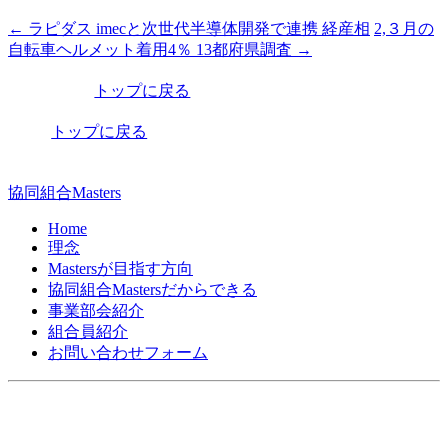
←
ラピダス imecと次世代半導体開発で連携 経産相
2,３月の
投
自転車ヘルメット着用4％ 13都府県調査
→
稿
トップに戻る
ナ
ビ
トップに戻る
ゲ
ー
協同組合Masters
シ
Home
理念
ョ
Mastersが目指す方向
ン
協同組合Mastersだからできる
事業部会紹介
組合員紹介
お問い合わせフォーム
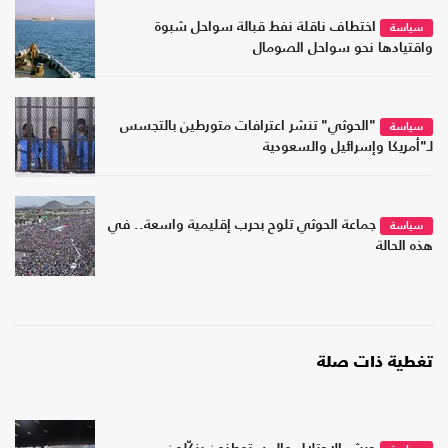
اختطاف ناقلة نفط قبالة سواحل شبوة
سياسة
واقتيادها نحو سواحل الصومال
"الحوثي" تنشر اعترافات متورطين بالتجسس
سياسة
لـ"أمريكا وإسرائيل والسعودية
جماعة الحوثي تلوح بحرب إقليمية واسعة.. في
سياسة
هذه الحالة
تغطية ذات صلة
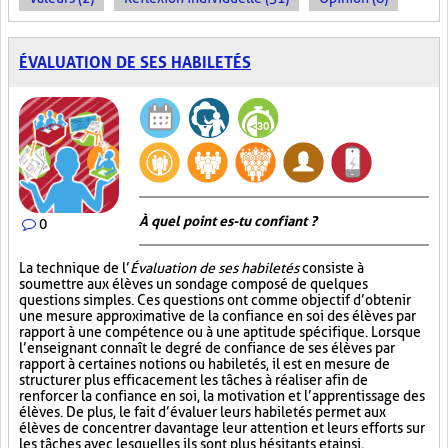
ÉVALUATION DE SES HABILETÉS
À quel point es-tu confiant ?
0
La technique de l’
Évaluation de ses habiletés
consiste à
soumettre aux élèves un sondage composé de quelques
questions simples. Ces questions ont comme objectif d’obtenir
une mesure approximative de la confiance en soi des élèves par
rapport à une compétence ou à une aptitude spécifique. Lorsque
l’enseignant connaît le degré de confiance de ses élèves par
rapport à certaines notions ou habiletés, il est en mesure de
structurer plus efficacement les tâches à réaliser afin de
renforcer la confiance en soi, la motivation et l’apprentissage des
élèves. De plus, le fait d’évaluer leurs habiletés permet aux
élèves de concentrer davantage leur attention et leurs efforts sur
les tâches avec lesquelles ils sont plus hésitants et ainsi,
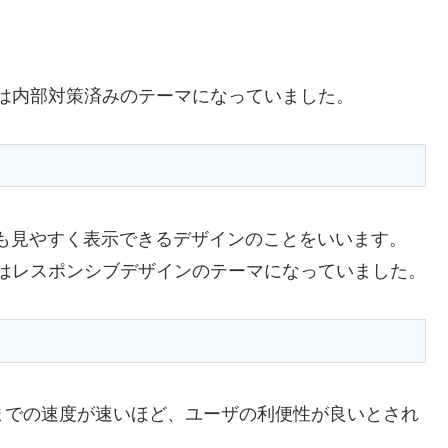
らは内部対策済みのテーマになっていました。
も見やすく表示できるデザインのことをいいます。
ちらはレスポンシブデザインのテーマになっていました。
までの速度が速いほど、ユーザの利便性が良いとされ
う。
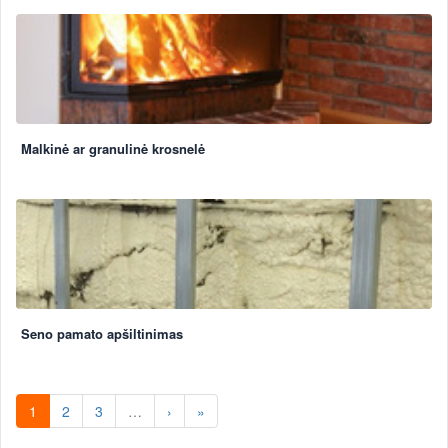
Malkinė ar granulinė krosnelė
Seno pamato apšiltinimas
1
2
3
…
›
»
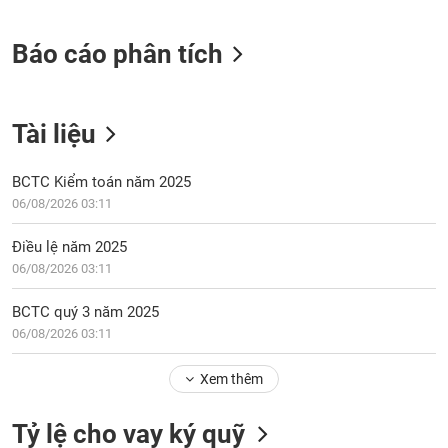
tài
chính
Báo cáo phân tích
Tài liệu
BCTC Kiểm toán năm 2025
06/08/2026 03:11
Điều lệ năm 2025
06/08/2026 03:11
BCTC quý 3 năm 2025
06/08/2026 03:11
Xem thêm
Tỷ lệ cho vay ký quỹ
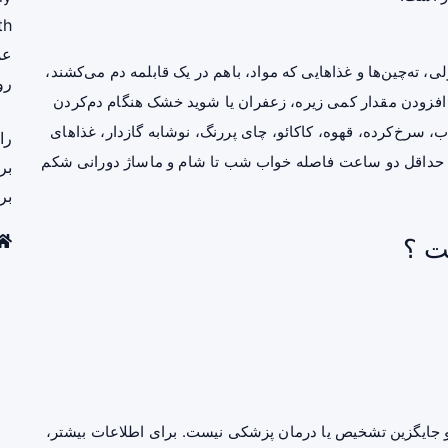
th
عم
 ته‌چین‌ها و غذاهایی که مواد، باهم در یک قابلمه دم می‌کشند،
رو
 افزودن مقدار کمی زیره،
زعفران
یا شوید خشک هنگام دم‌کردن
، سرخ‌کرده، قهوه، کاکائو، چای پررنگ، نوشابه گازدار، غذاهای
را
ت حداقل دو ساعت فاصله خواب شب تا شام و ماساژ دورانی شکم
بر
بر
ت ؟
جایگزین تشخیص یا درمان پزشکی نیست. برای اطلاعات بیشتر،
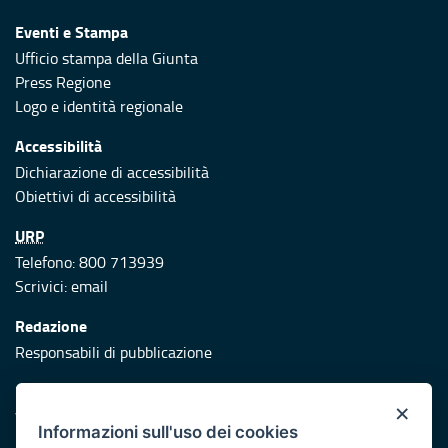
Eventi e Stampa
Ufficio stampa della Giunta
Press Regione
Logo e identità regionale
Accessibilità
Dichiarazione di accessibilità
Obiettivi di accessibilità
URP
Telefono: 800 713939
Scrivici:
email
Redazione
Responsabili di pubblicazione
Protezione civile
×
Vai al sito di Protezione Civile Puglia
Informazioni sull'uso dei cookies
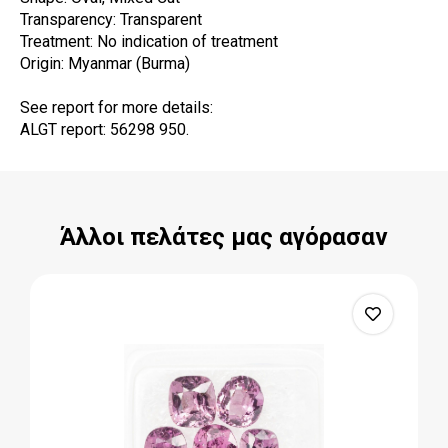
Transparency: Transparent
Treatment: No indication of treatment
Origin: Myanmar (Burma)
See report for more details:
ALGT report: 56298 950.
Άλλοι πελάτες μας αγόρασαν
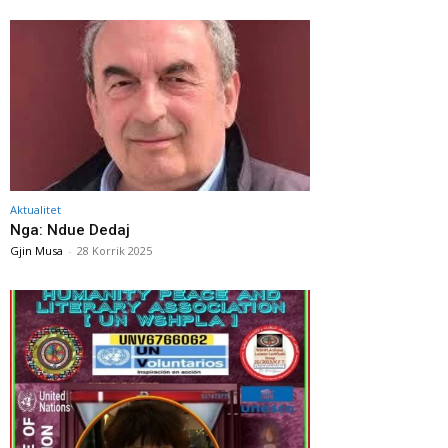
Aktualitet
Nga: Ndue Dedaj
Gjin Musa
-
28 Korrik 2025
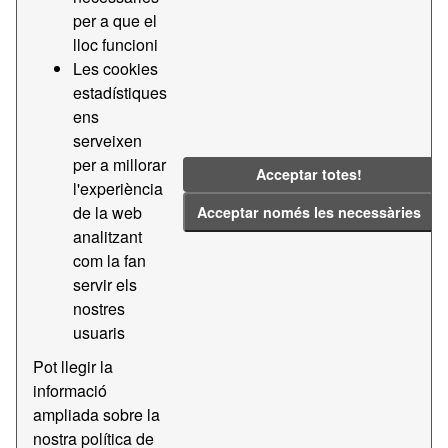
Dades de les escales arribades al Port de Barcelona el
per a que el
2026
lloc funcioni
Les cookies
2015
2016
2017
2018
2019
estadístiques
2020
2021
2022
2023
2024
ens
2025
2026
Arribada
Escala
serveixen
Històric
Vaixell
per a millorar
Acceptar totes!
l'experiència
de la web
Acceptar només les necessàries
Additional Info
analitzant
Field
Value
com la fan
servir els
Last Updated
6 agost 2026, 18:32
nostres
(UTC+00:00)
usuaris
Created
11 març 2021, 9:58
(UTC+00:00)
Pot llegir la
informació
Freqüencia
Hores
ampliada sobre la
Temps
1
nostra política de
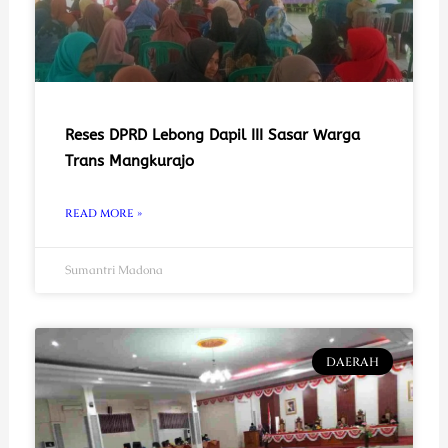
Reses DPRD Lebong Dapil III Sasar Warga
Trans Mangkurajo
READ MORE »
Sumantri Madona
DAERAH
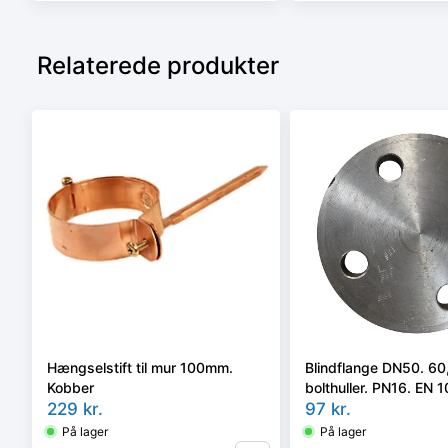
Relaterede produkter
Hængselstift til mur 100mm.
Blindflange DN50. 6
Kobber
bolthuller. PN16. EN 
229
kr.
05/A P250GH
97
kr.
På lager
På lager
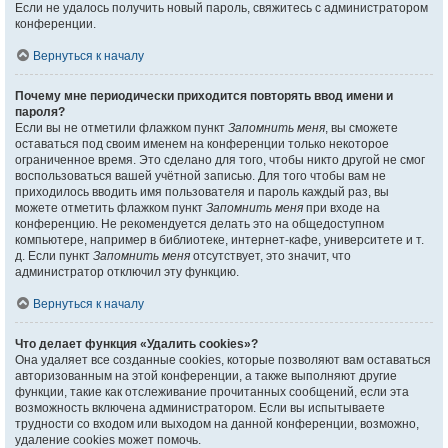
Если не удалось получить новый пароль, свяжитесь с администратором
конференции.
Вернуться к началу
Почему мне периодически приходится повторять ввод имени и
пароля?
Если вы не отметили флажком пункт
Запомнить меня
, вы сможете
оставаться под своим именем на конференции только некоторое
ограниченное время. Это сделано для того, чтобы никто другой не смог
воспользоваться вашей учётной записью. Для того чтобы вам не
приходилось вводить имя пользователя и пароль каждый раз, вы
можете отметить флажком пункт
Запомнить меня
при входе на
конференцию. Не рекомендуется делать это на общедоступном
компьютере, например в библиотеке, интернет-кафе, университете и т.
д. Если пункт
Запомнить меня
отсутствует, это значит, что
администратор отключил эту функцию.
Вернуться к началу
Что делает функция «Удалить cookies»?
Она удаляет все созданные cookies, которые позволяют вам оставаться
авторизованным на этой конференции, а также выполняют другие
функции, такие как отслеживание прочитанных сообщений, если эта
возможность включена администратором. Если вы испытываете
трудности со входом или выходом на данной конференции, возможно,
удаление cookies может помочь.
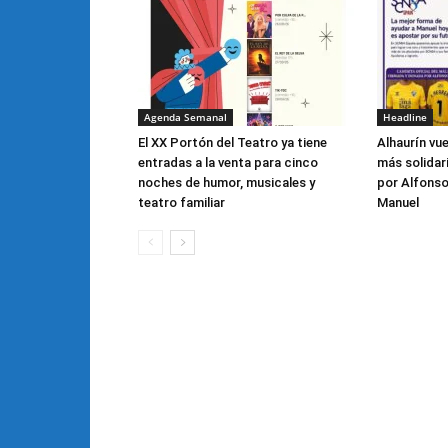
Agenda Semanal
Headline
El XX Portón del Teatro ya tiene
Alhaurín vu
entradas a la venta para cinco
más solidar
noches de humor, musicales y
por Alfonso
teatro familiar
Manuel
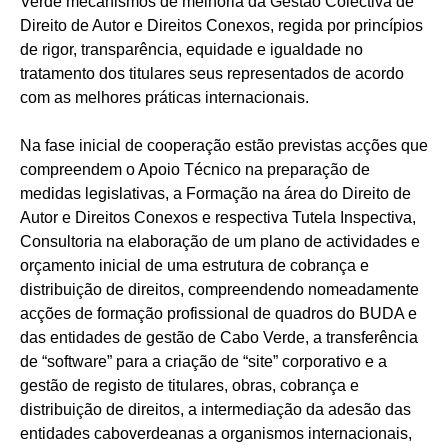
Verde mecanismos de melhoria da Gestão Colectiva de
Direito de Autor e Direitos Conexos, regida por princípios
de rigor, transparência, equidade e igualdade no
tratamento dos titulares seus representados de acordo
com as melhores práticas internacionais.
Na fase inicial de cooperação estão previstas acções que
compreendem o Apoio Técnico na preparação de
medidas legislativas, a Formação na área do Direito de
Autor e Direitos Conexos e respectiva Tutela Inspectiva,
Consultoria na elaboração de um plano de actividades e
orçamento inicial de uma estrutura de cobrança e
distribuição de direitos, compreendendo nomeadamente
acções de formação profissional de quadros do BUDA e
das entidades de gestão de Cabo Verde, a transferência
de “software” para a criação de “site” corporativo e a
gestão de registo de titulares, obras, cobrança e
distribuição de direitos, a intermediação da adesão das
entidades caboverdeanas a organismos internacionais,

--

Each line holding the word "cookies" must be copied from the data.

Answer box
Informazioni sull'uso dei cookies
Les cookies
Что делает функция «Удалить cookies»?
Она удаляет все созданные cookies, которые позволяют вам оставаться
удаление cookies может помочь.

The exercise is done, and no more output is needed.